Ed Nabb’s desire to share the spirit of the holidays with the people of Tangier Island still soars more than 50 years later through the famed Holly Run
Photography by Edwin Remsberg
More than 50 years ago, while having lunch on Tangier Island, Cambridge attorney Ed Nabb discovered that there were no holly or evergreen trees on the secluded isle, due in part to centuries of sustained storms and rising sea levels. It was December of 1968, and with the Christmas season approaching, Nabb, who was also a pilot, soon flew back with two boughs of holly for the citizens of this remote land.
Nabb gave those first offerings to the Swain Memorial Methodist and New Testament churches.
At one, according to published reports, “After receiving the holly, we draped it around the altar in the church, but the children would take the berries off when they were having their Christmas program,” Tangier Island native Virginia Marshall said. “They would become distracted and forget their lines. So, now we place the holly in the church windows and in two white urns outside the church.”
SPIRIT AIRLINES Pilots who took part in the Holly Run of 1971 posed for this photo, including founder Ed Nabb, pictured third from left in the photo at right.
Photos courtesy Holly Run Collection, Nabb Research Center, Salisbury University
Beginning in 1975, a progression of Santa Clauses joined what had become known as the Holly Run — the most famous being Ocean City’s Jim Schultz, who played the part during some town functions. Schultz, a cab driver at the resort, saved a portion of his modest income to buy gifts for the children on the island. His arrival as Santa Claus was anticipated by young and old alike, until his passing shortly after the Holly Run of 2012. In recent years, Santa Claus has been played by Ralph Hoover of The Plains, VA.

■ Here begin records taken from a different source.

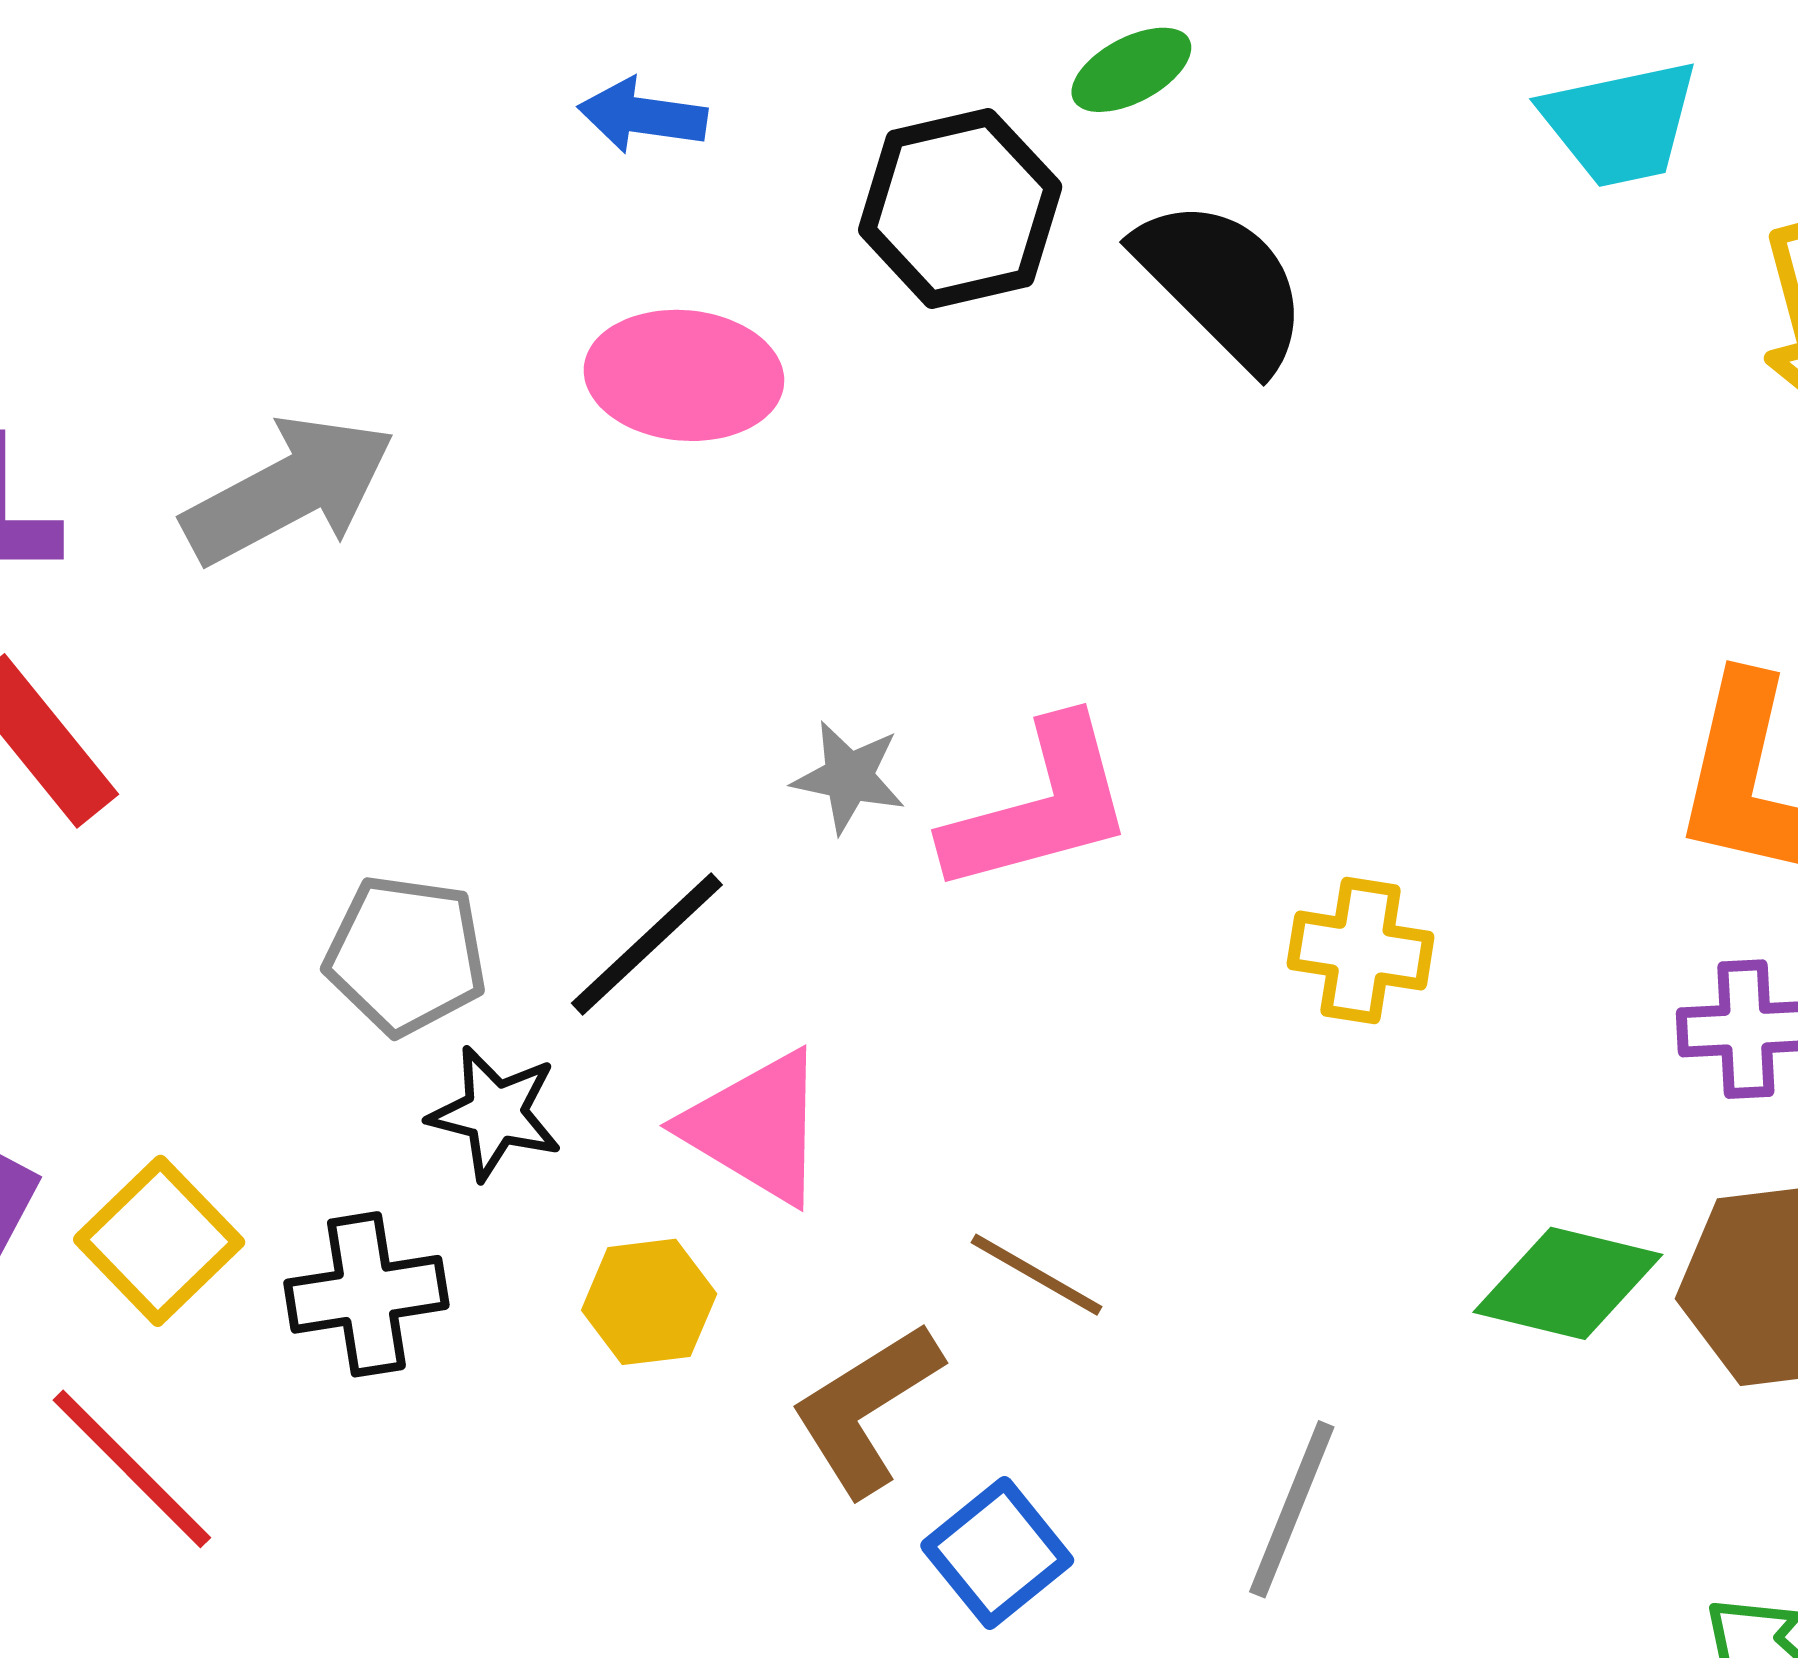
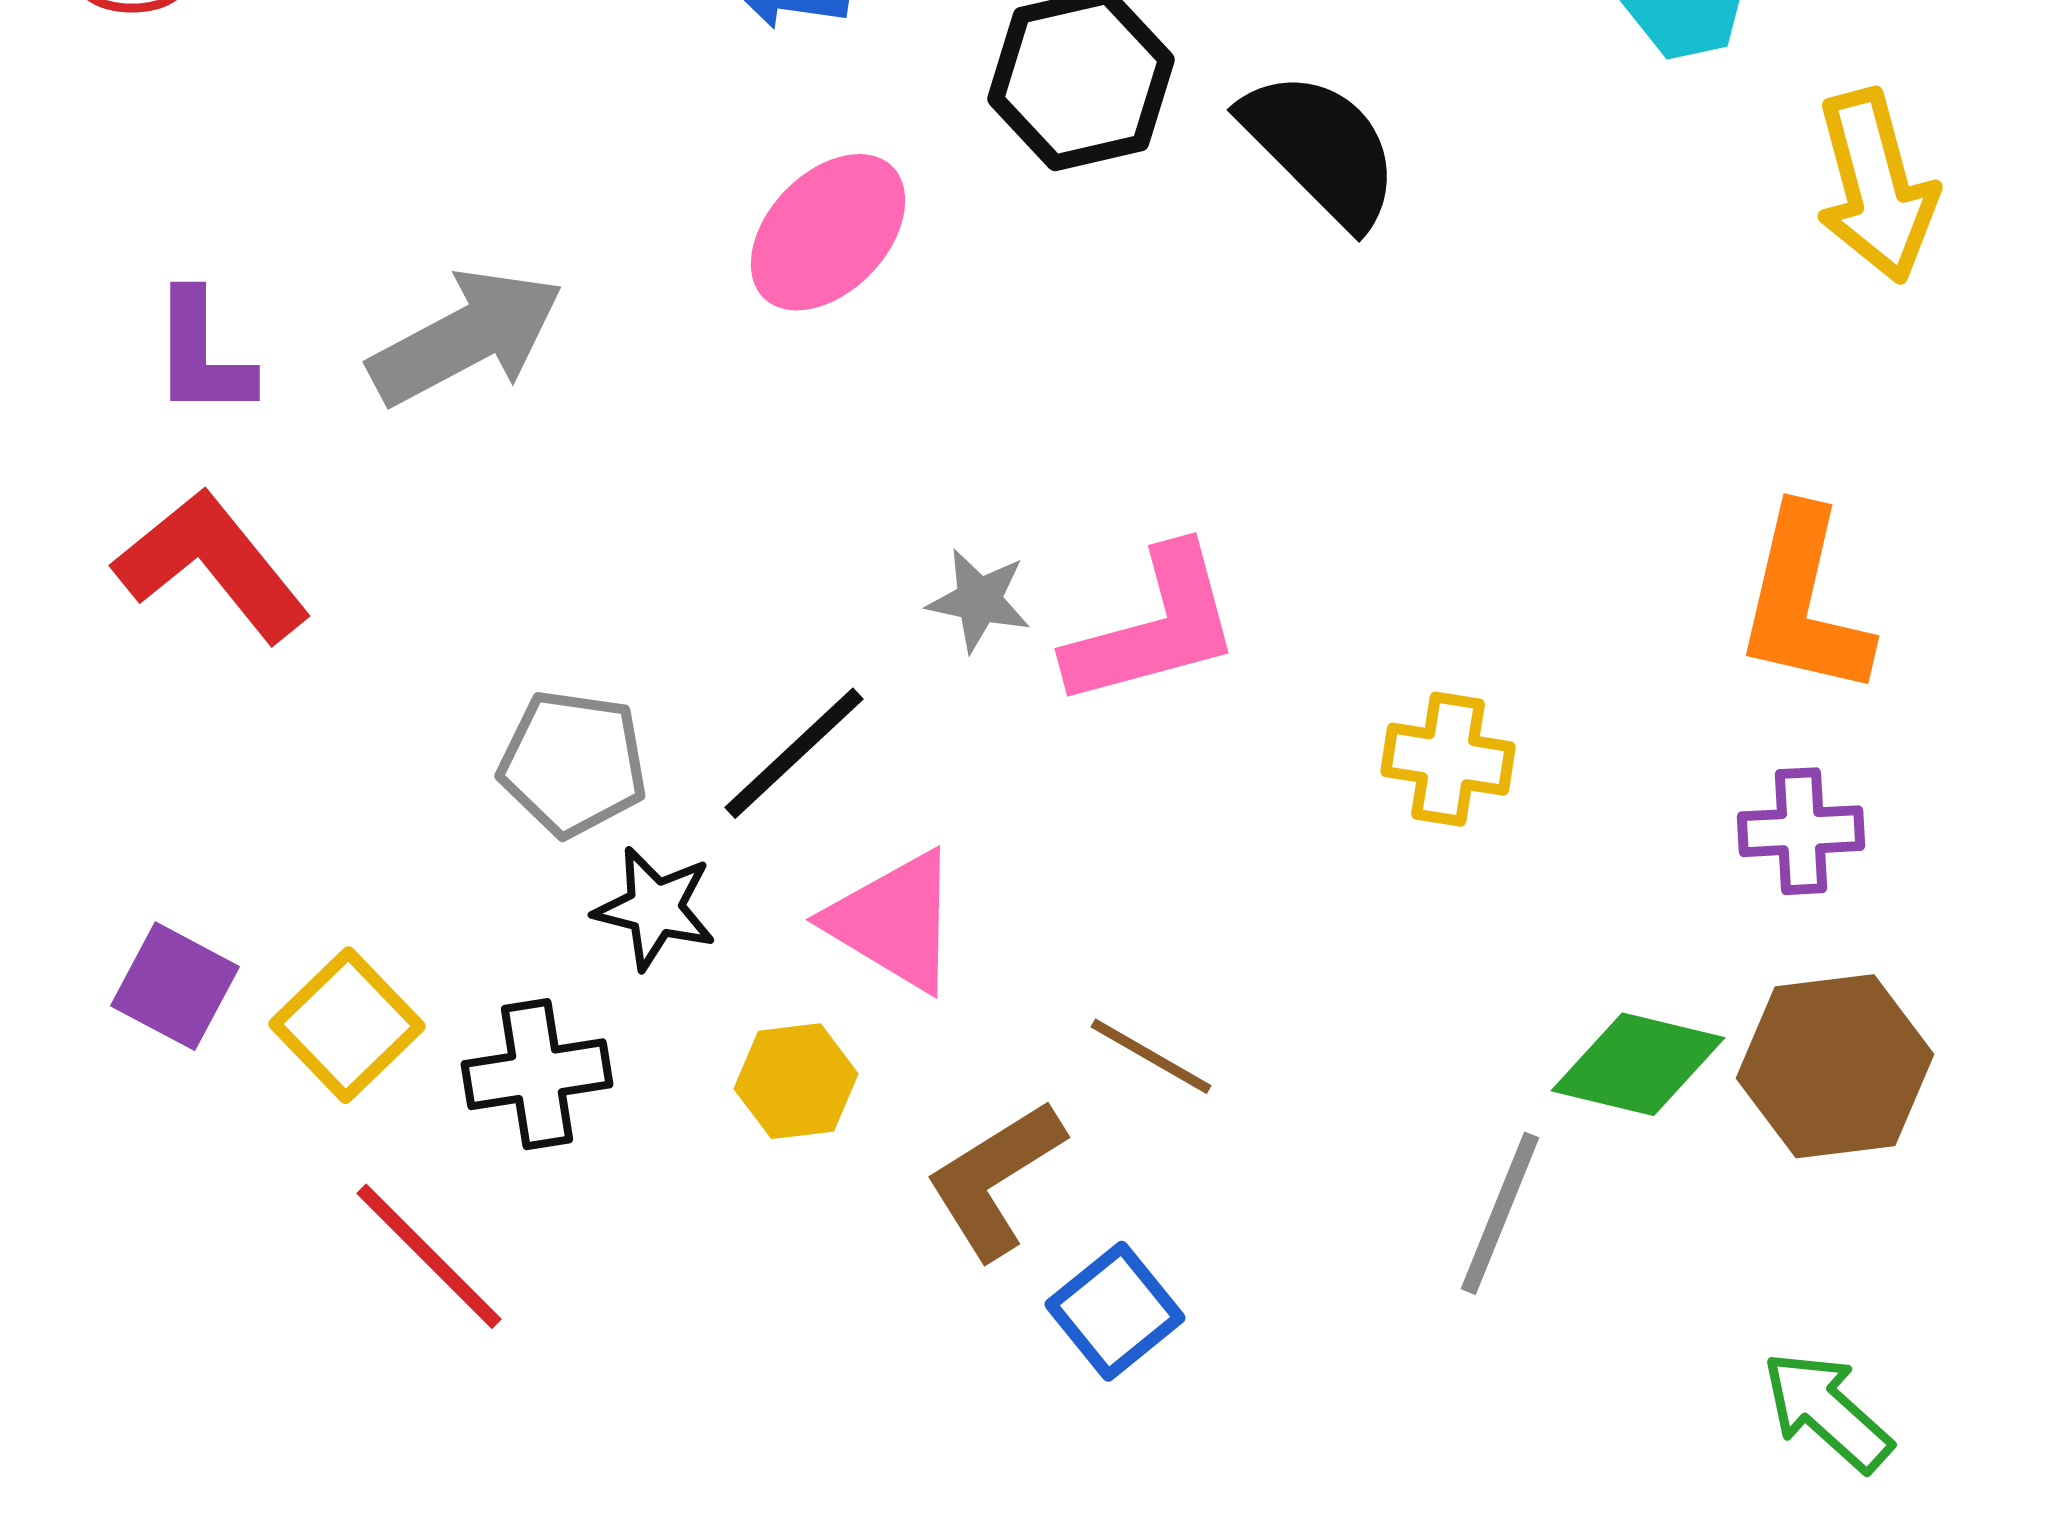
pink ellipse: (684, 375) -> (828, 232), turned -51
red line: (132, 1469) -> (429, 1256), moved
gray line: (1292, 1509) -> (1500, 1213), moved

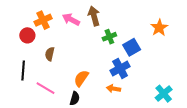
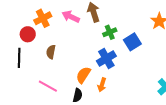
blue cross: (120, 68) -> (106, 59), moved
black line: (23, 71) -> (19, 58), moved
orange arrow: (114, 89) -> (102, 85), moved, turned -80

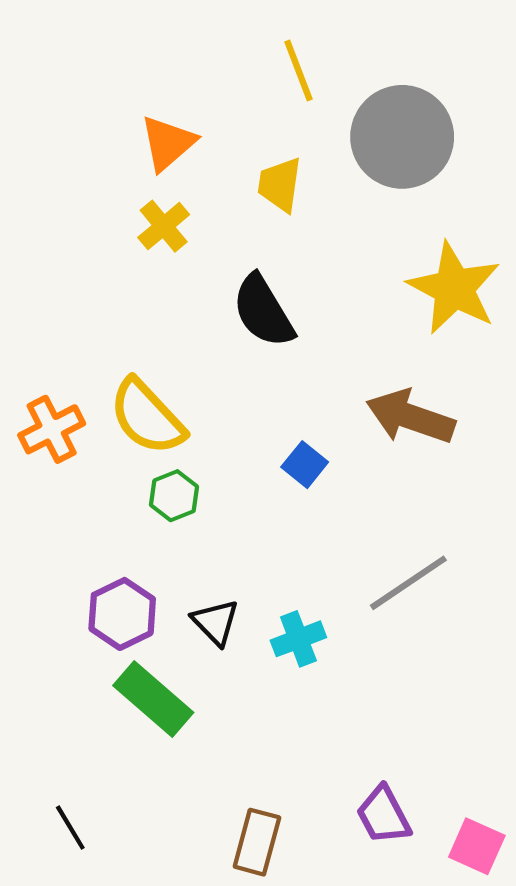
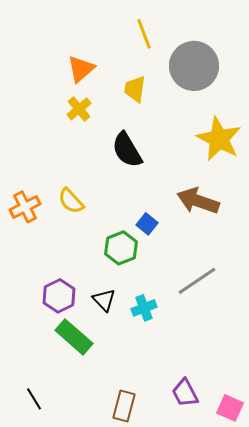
yellow semicircle: (147, 417) -> (71, 201), size x0.7
green hexagon: (174, 496) -> (121, 248), moved, size x1.4

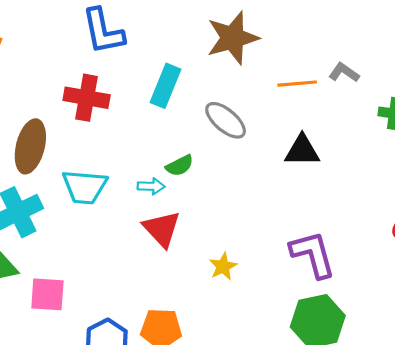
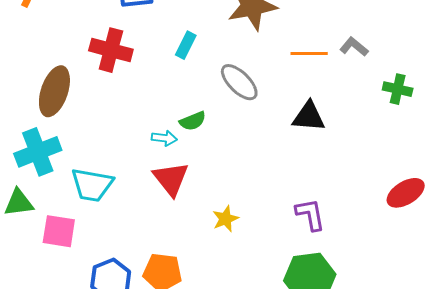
cyan rectangle: (166, 86) -> (186, 45), size x0.7
cyan trapezoid: (85, 187) -> (92, 185), moved
purple L-shape: (313, 254) -> (310, 215), size x0.7

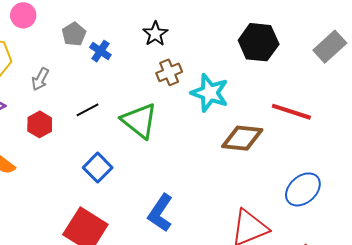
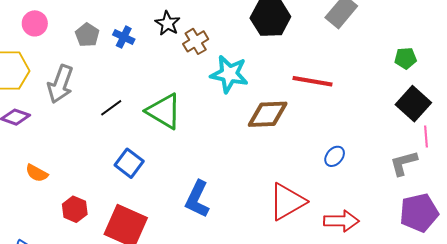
blue cross: (100, 51) -> (124, 37), moved
brown cross: (169, 72) -> (196, 41), moved
gray arrow: (40, 79) -> (60, 84), size x1.6
red hexagon: (40, 124) -> (75, 209), moved
blue ellipse: (303, 189) -> (335, 156), size x0.6

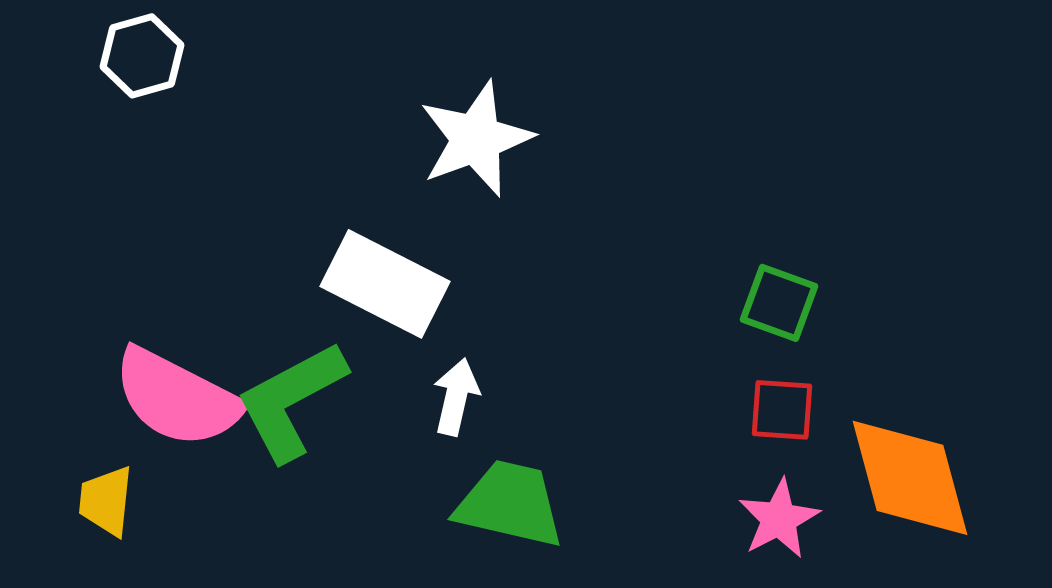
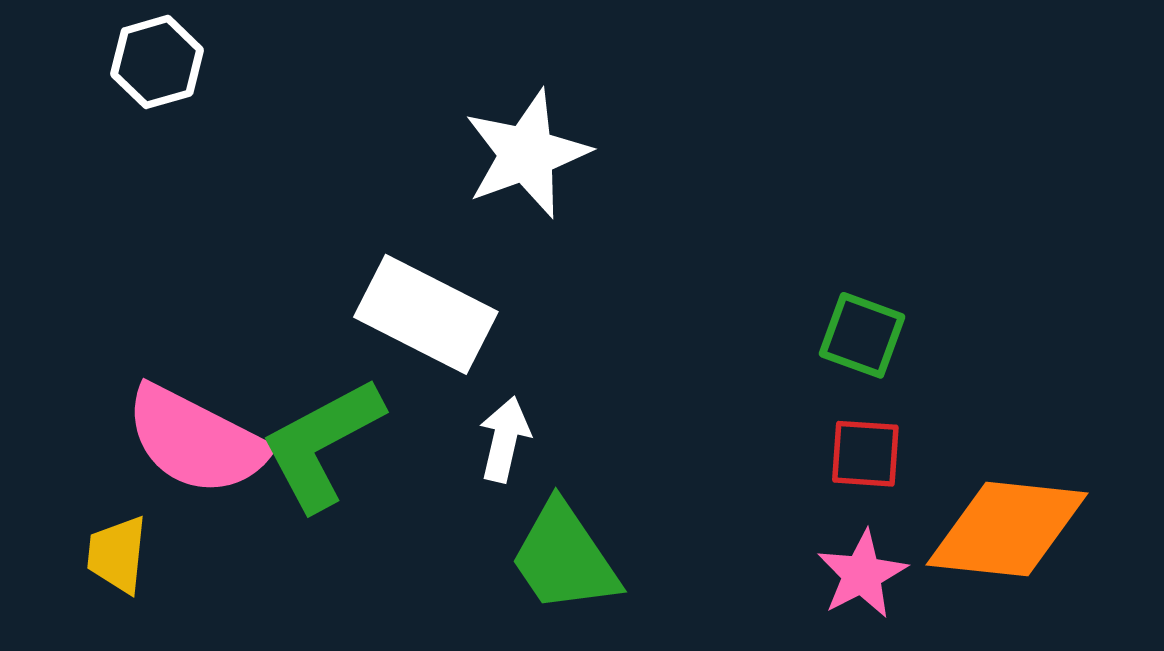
orange diamond: (910, 478) -> (1007, 529), turned -69
green trapezoid: (510, 504) -> (564, 558), turned -137

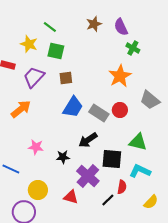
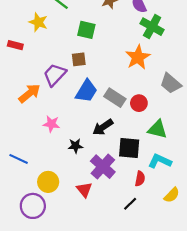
green cross: (133, 48) -> (152, 27), size x1.5
green square: (56, 51) -> (86, 30), moved
purple trapezoid: (34, 77) -> (55, 75), moved
red circle: (120, 110) -> (139, 103), moved
pink star: (36, 147) -> (51, 124), moved
red triangle: (71, 197) -> (84, 190), turned 35
black line: (108, 200) -> (130, 204), moved

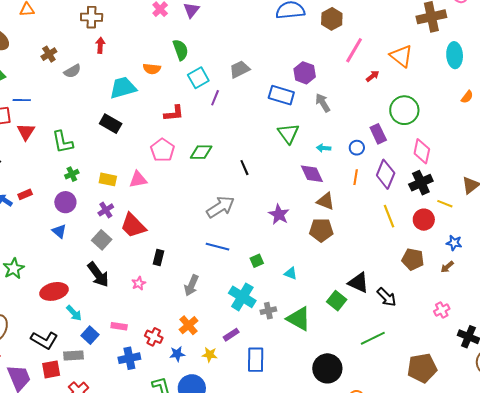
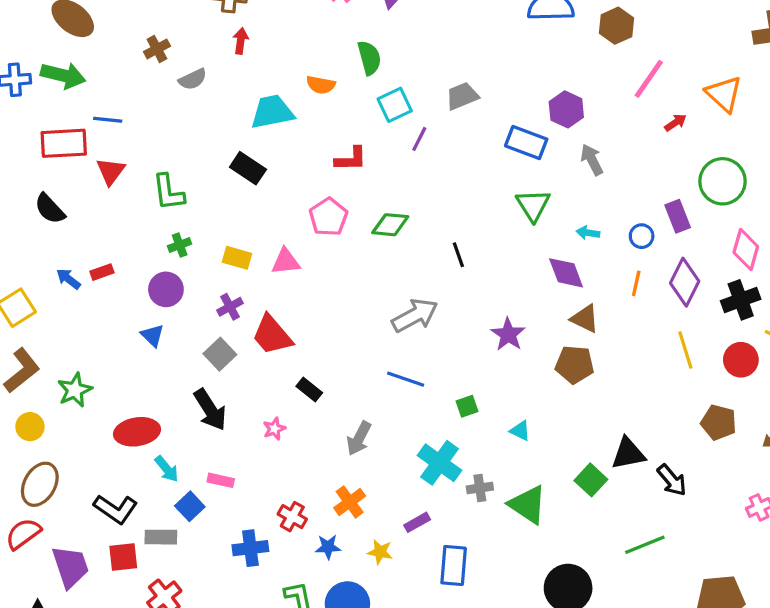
black rectangle: (158, 258) -> (309, 389), turned -70
black triangle: (358, 283) -> (628, 454), turned -40
pink rectangle: (119, 326) -> (221, 480), moved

Today, the annual event is organized by the Chesapeake Sport Pilot Flight School from its Stevensville facility with more than 100 volunteers and 50 registered aircraft — the maximum Tangier Island’s airport can accommodate. Pilots and volunteers gather together in the Swain Methodist Church with the island’s residents to share a meal and fellowship, including discussing how locals are coping with the challenges of living in an isolated community. The event concludes with the group singing of Christmas carols and reciting of the Pilot’s Prayer. Ed Nabb Jr., also a Cambridge attorney, is an honored guest. This year’s event will be modified in size due to the pandemic, but planners insist holly will still be delivered to the island.